[Saved entries]
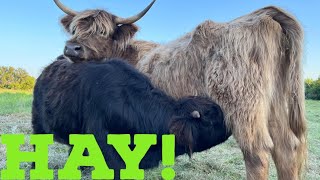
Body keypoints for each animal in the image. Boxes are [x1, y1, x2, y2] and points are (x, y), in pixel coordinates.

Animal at [53, 0, 306, 179]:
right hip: (276, 106)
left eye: (103, 32)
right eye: (75, 29)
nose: (72, 48)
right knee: (286, 148)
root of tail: (261, 15)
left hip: (242, 105)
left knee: (257, 154)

*Exercise:*
Your copy should hold each line above exactly and no pictures at all.

*Exercise result:*
Body keypoints for each animal in the image. Boxes are [x1, y1, x2, y2] and points are (x, y), in pixel coordinates.

Animal at [53, 0, 306, 179]:
right hip: (276, 106)
left eye: (103, 32)
right eye: (75, 29)
nose: (72, 48)
right knee: (286, 148)
root of tail: (261, 15)
left hip: (242, 105)
left knee: (257, 154)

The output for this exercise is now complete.